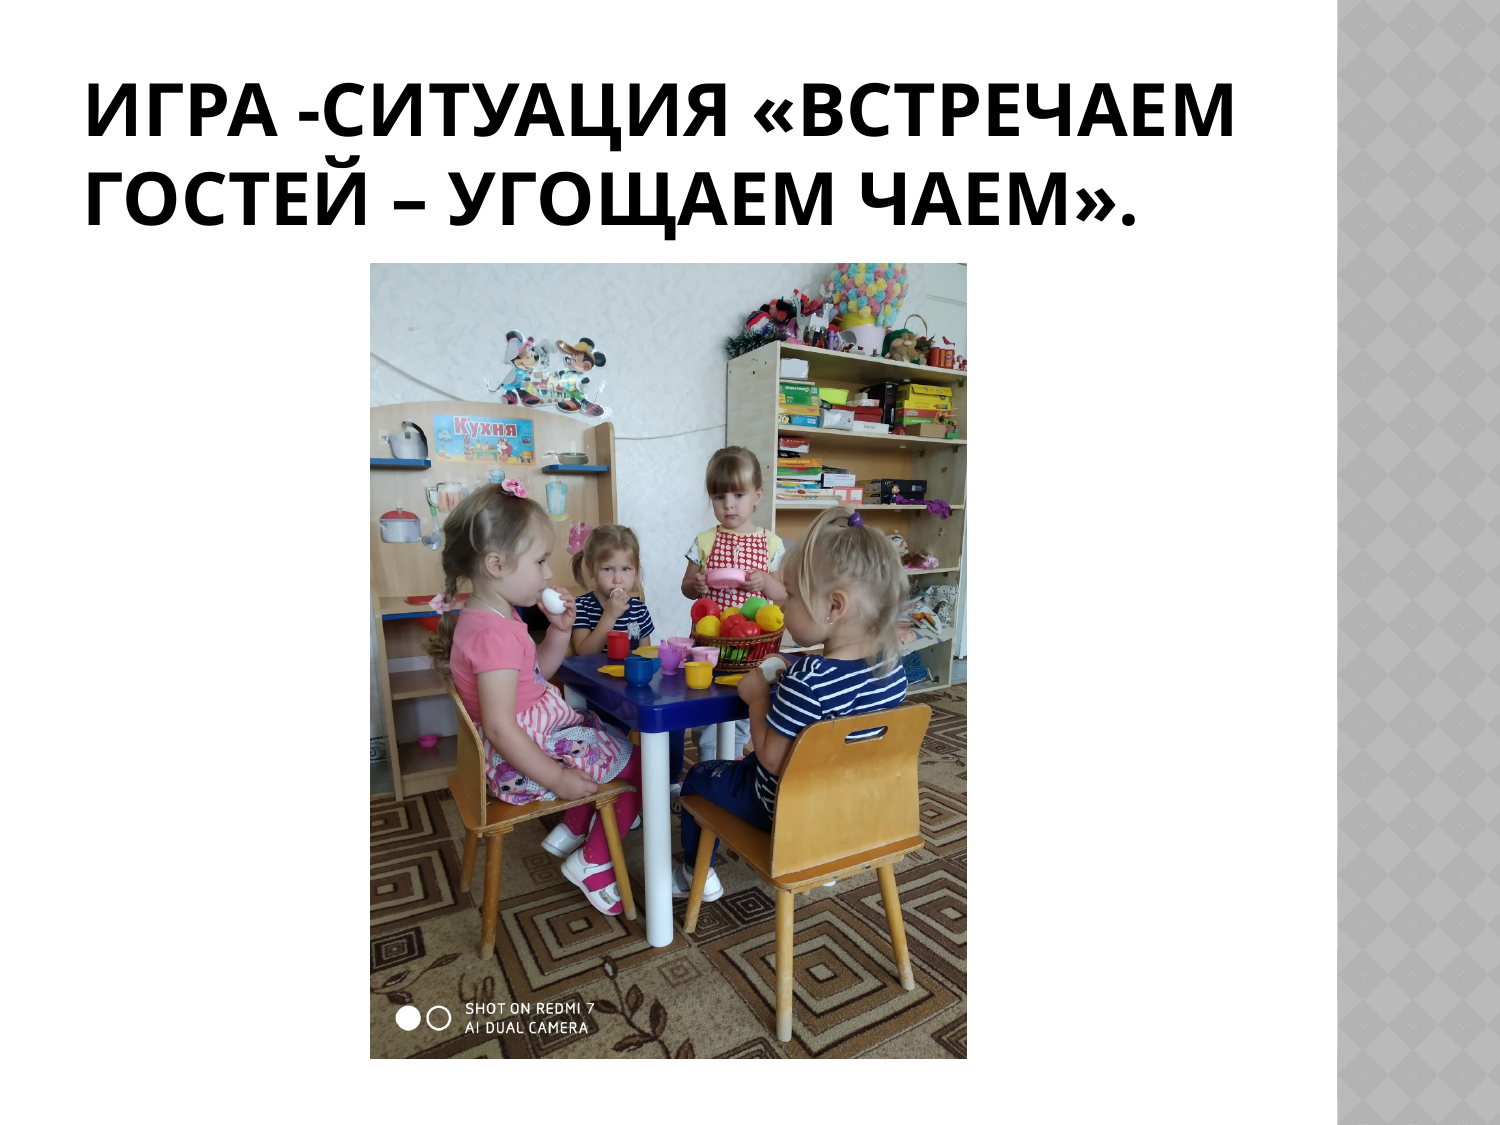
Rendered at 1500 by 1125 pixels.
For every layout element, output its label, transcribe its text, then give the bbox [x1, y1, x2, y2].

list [370, 263, 968, 1060]
title Игра -ситуация «Встречаем гостей – угощаем чаем». [75, 52, 1263, 240]
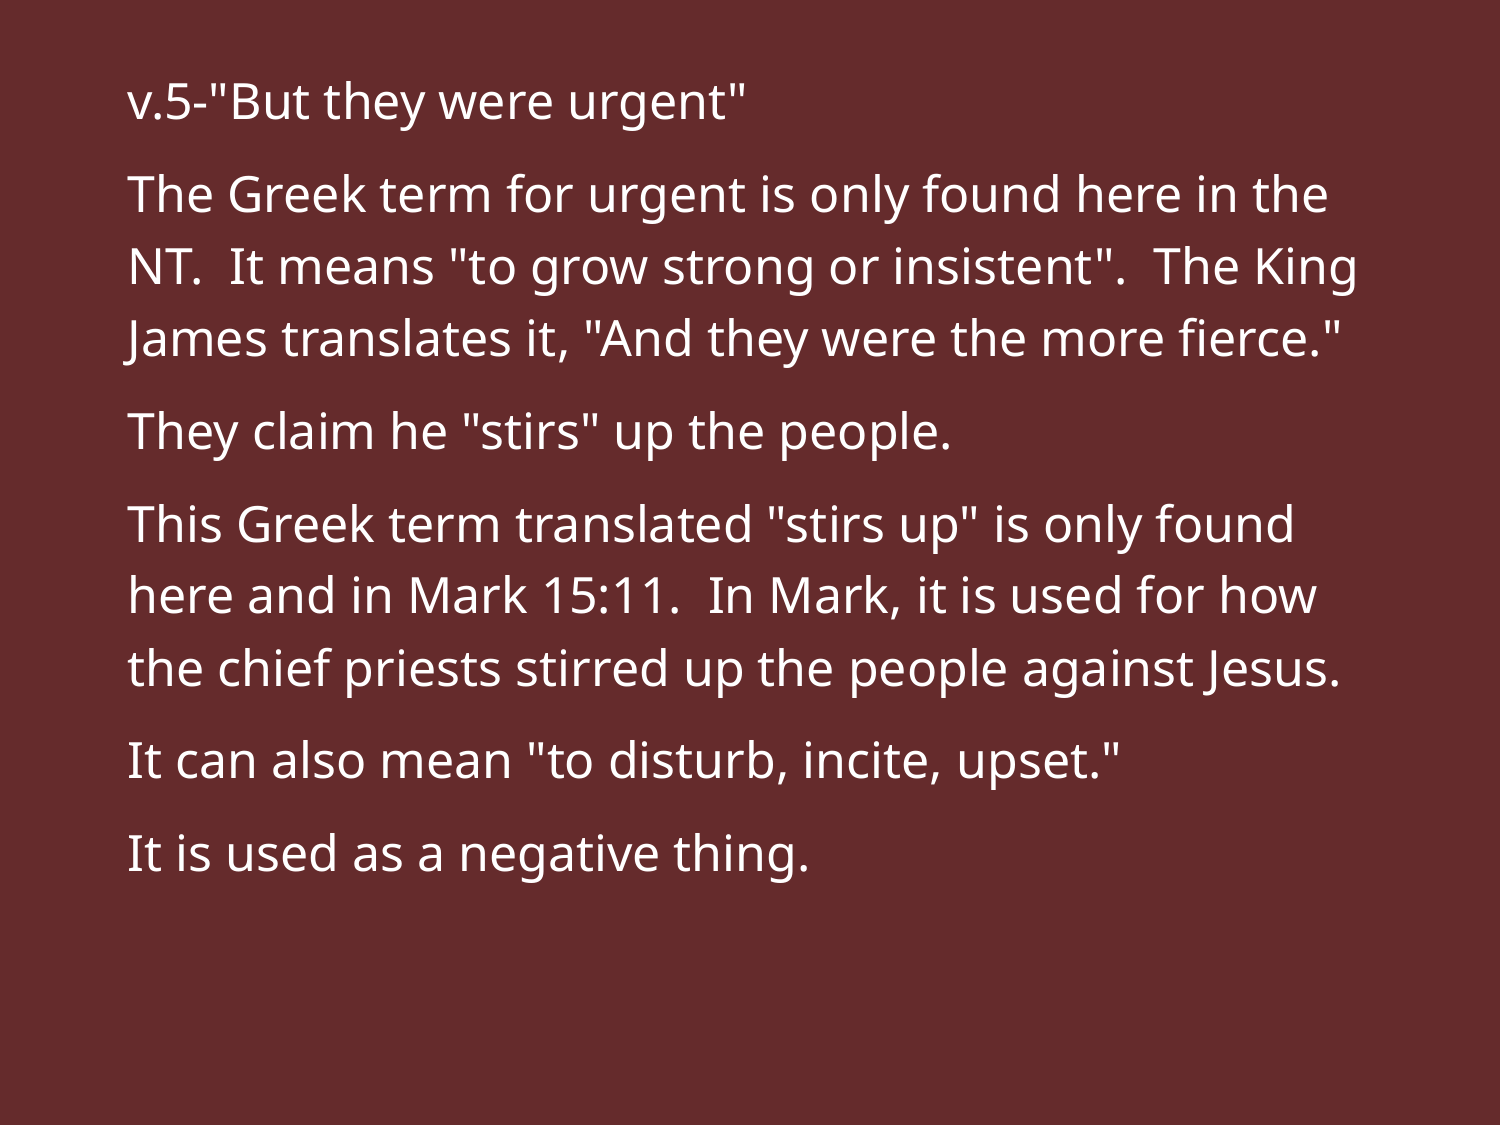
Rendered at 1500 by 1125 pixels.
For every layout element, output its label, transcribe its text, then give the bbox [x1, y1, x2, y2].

list v.5-"But they were urgent" The Greek term for urgent is only found here in the NT. It means "to grow strong or insistent". The King James translates it, "And they were the more fierce." They claim he "stirs" up the people. This Greek term translated "stirs up" is only found here and in Mark 15:11. In Mark, it is used for how the chief priests stirred up the people against Jesus. It can also mean "to disturb, incite, upset." It is used as a negative thing. [112, 50, 1387, 950]
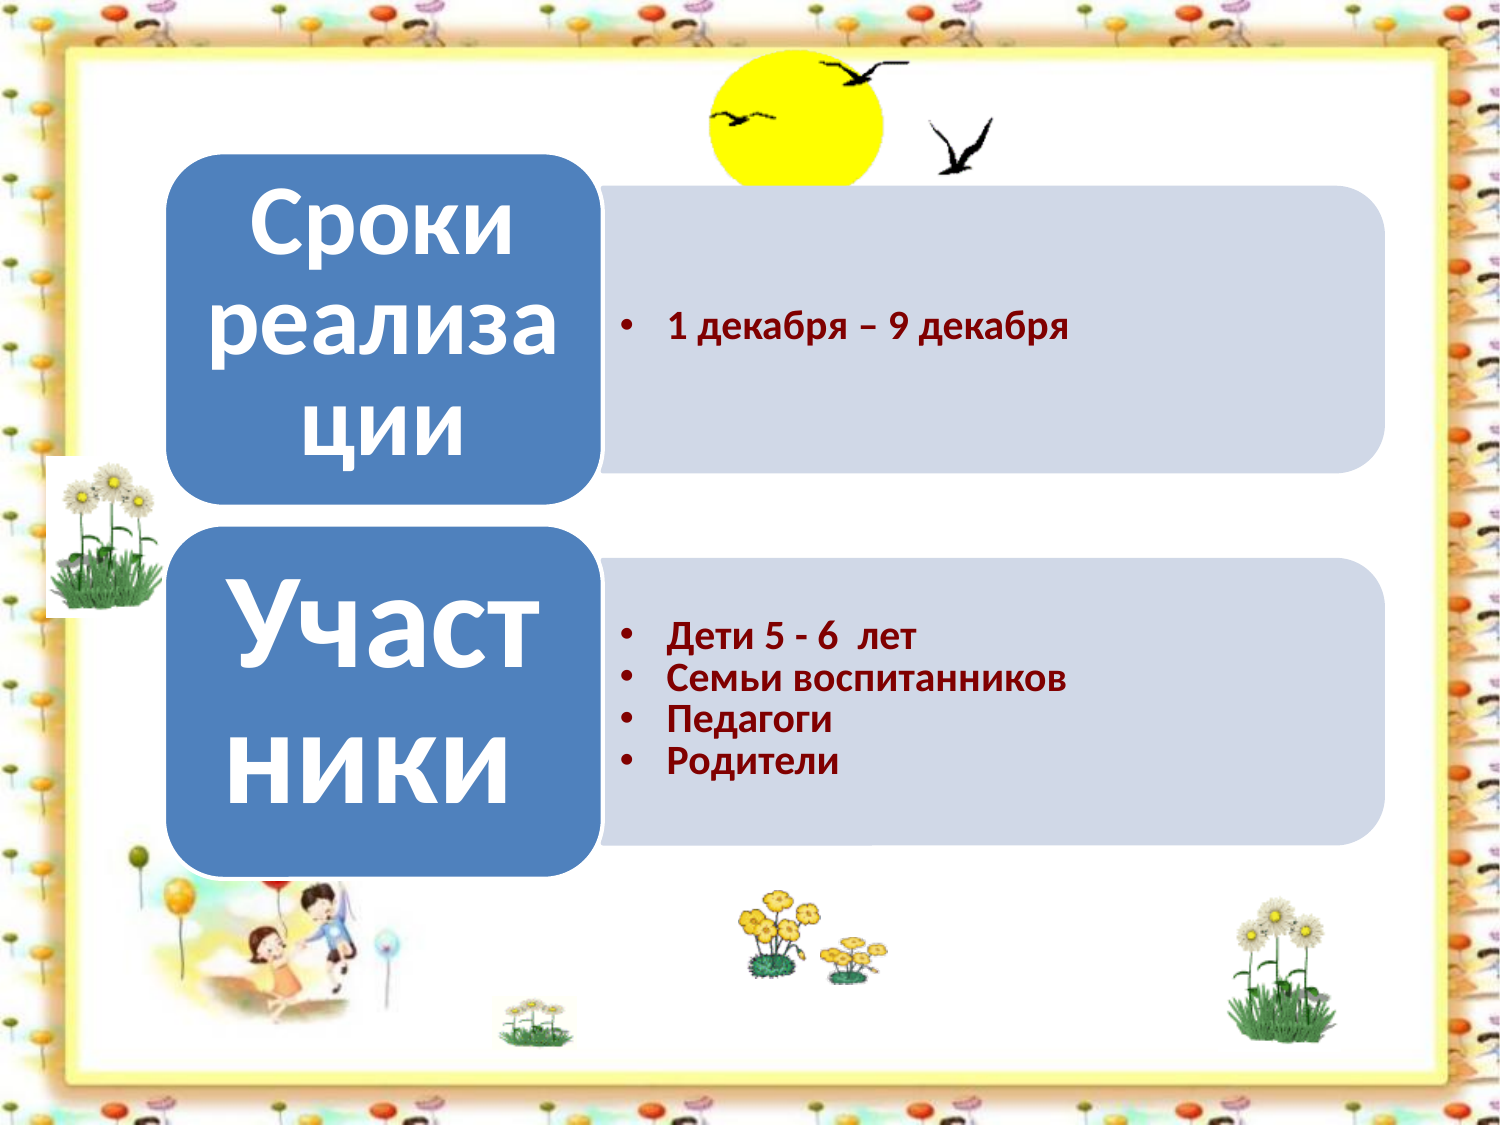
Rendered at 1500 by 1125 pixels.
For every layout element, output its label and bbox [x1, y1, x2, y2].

picture [0, 0, 1500, 1125]
text_box [163, 152, 1383, 880]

* * * * * * *

= Your task =
Only the lines from the one containing "For every layout element, output its label and" to the end of the listing belong in the output, each reproduced exactly.

= Response =
For every layout element, output its label and bbox [x1, y1, x2, y2].

picture [0, 0, 1500, 1125]
text_box [163, 152, 1383, 880]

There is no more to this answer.